The Many Deaths of Scott Koblish, Scott Koblish, Chronicle Books, £10.99

In his spare time Marvel artist Scott Koblish has been drawing his own death for years now. In four-panel pages he has imagined himself being defenestrated, knocked down in the street, knocked off a mountain, murdered by monkeys, scorpions, cats, aeroplanes, eaten by monster trees and plain common or garden monsters.

As lefthand activities go, it’s a morbidly amusing exercise in comedic bathos. Gathered together in this single volume it’s entertaining. But the repetition – which is part of the joke of course – is also, at times, a little repetitive.

The Herald:

In fact the strips that are the most fun are those where Koblish drags out his death, stretching it beyond the four-panel format. In Gone Fishing he nearly drowns, is captured by strange underground creatures and then … well, let’s not go there. Spoilers, etc, etc.

Escaping Wars and Waves: Encounters with Syrian Refugees, Olivier Kugler, Myriad Editions, £19.99

The Strange, Jerome Ruillier, Drawn & Quarterly, £16.30

The Herald:

Here are two very different approaches to that hot-button subject, immigration. German cartoonist Olivier Kugler’s Escaping Wars and Waves is the latest example of the comic strip as journalism. Kugler transforms his real-life encounters with Syrian refugees in Kurdistan, Greece, Germany, England and France into visually dense yet perfectly readable comic strips that offer a real sense of lives lived at extremes.

Commissioned by Medecins Sans Frontieres, Kugler treats the refugees sympathetically – or to put it another way, as human beings. It is an account of the complex, labyrinthine political and social landscape in which they find themselves and the small pleasures they take whatever their circumstances. Never has breakdancing looked quite so life-affirming as it does in these pages.

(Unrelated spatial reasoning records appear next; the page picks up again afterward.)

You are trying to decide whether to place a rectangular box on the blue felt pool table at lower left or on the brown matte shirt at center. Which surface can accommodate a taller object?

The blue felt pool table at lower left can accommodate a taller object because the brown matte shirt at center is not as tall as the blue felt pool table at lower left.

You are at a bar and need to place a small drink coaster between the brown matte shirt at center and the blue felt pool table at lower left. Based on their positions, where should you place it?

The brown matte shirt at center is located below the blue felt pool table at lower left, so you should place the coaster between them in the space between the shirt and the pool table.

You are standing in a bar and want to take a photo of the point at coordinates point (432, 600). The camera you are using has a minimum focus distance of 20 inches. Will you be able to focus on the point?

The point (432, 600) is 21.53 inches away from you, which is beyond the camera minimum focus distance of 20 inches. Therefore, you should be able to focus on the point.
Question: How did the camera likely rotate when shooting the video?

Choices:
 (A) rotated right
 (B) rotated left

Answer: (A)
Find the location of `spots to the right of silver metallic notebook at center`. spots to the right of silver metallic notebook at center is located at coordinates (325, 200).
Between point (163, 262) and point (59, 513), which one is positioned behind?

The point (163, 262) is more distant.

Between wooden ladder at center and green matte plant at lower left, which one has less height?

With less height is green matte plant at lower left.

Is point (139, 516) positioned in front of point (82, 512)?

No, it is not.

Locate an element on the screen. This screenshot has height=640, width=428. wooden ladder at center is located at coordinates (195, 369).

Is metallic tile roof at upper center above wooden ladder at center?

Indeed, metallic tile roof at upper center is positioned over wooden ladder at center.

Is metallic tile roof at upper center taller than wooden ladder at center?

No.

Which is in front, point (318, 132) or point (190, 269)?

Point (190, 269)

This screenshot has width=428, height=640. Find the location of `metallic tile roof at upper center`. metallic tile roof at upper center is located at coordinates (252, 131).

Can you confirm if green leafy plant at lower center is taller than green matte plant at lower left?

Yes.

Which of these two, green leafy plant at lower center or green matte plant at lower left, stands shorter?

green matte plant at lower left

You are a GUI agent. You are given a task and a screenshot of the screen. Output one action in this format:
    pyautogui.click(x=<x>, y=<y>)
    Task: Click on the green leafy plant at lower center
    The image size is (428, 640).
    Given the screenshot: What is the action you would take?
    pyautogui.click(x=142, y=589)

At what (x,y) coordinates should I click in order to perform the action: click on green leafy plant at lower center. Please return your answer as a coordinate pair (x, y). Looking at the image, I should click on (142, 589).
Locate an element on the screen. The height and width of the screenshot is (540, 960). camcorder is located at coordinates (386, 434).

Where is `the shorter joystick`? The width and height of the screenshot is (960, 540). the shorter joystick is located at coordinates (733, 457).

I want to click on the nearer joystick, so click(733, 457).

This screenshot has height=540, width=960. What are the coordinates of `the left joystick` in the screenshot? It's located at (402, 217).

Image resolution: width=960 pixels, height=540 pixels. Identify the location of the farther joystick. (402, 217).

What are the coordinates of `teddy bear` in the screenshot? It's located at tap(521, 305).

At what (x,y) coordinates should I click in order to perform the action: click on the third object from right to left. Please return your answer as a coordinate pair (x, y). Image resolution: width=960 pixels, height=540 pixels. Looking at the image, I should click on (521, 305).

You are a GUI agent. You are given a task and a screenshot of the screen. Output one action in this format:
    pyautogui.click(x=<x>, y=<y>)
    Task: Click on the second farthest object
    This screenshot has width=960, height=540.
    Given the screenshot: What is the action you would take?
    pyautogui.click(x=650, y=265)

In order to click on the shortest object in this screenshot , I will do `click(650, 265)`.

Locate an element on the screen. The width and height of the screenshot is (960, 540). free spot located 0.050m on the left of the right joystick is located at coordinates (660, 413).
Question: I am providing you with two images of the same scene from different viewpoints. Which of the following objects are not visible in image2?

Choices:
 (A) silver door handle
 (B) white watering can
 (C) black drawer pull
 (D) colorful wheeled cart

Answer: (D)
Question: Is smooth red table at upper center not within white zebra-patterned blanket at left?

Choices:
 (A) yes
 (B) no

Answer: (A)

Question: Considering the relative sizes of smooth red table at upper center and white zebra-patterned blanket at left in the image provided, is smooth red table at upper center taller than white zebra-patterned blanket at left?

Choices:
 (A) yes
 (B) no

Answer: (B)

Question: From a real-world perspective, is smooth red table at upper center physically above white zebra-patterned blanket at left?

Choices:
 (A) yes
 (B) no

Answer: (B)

Madagascar-born cartoonist Jerome Ruillier, meanwhile, offers a different take on immigration. Where Kugler is journalistic, his take is more novelistic. The Strange couches an everyman story of refugee experience in a funny animal story as told in colour blocks and scratchy pencils.

It doesn’t have the same visual or narrative punch as Kugler’s take on the subject, and yet the comic book surrealism that Ruillier deals in does feel appropriate for the Kafkaesque nightmare that his characters find themselves immersed in.

Bloke’s Progress, Kevin Jackson and Hunt Emerson, Knockabout, £12.99

This is a lot of fun. Author Kevin Jackson as opted to tell the story of the life and ideas of Victorian art critic and thinker John Ruskin in a graphic novel entertainingly illustrated by veteran cartoonist Hunt Emerson channelling the anarchy of such Beano artists Ken Reid and Leo Baxendale.

The Herald:

In Bloke’s Progress our contemporary everyman Darren Bloke is haunted by the ghost of Ruskin who explains his ideas about life and politics and art and makes Darren rethink his own lifestyle and philosophy. The result is an interesting corrective to the common notion of Ruskin as a crusty Victorian conservative with a fear of sex.

Hunt Emerson is clearly enjoying himself in the pages of Bloke’s Progress, but huge credit goes to Jackson for the way he manages to find a way to transform Ruskin’s progressive and still timely ideas into comics form.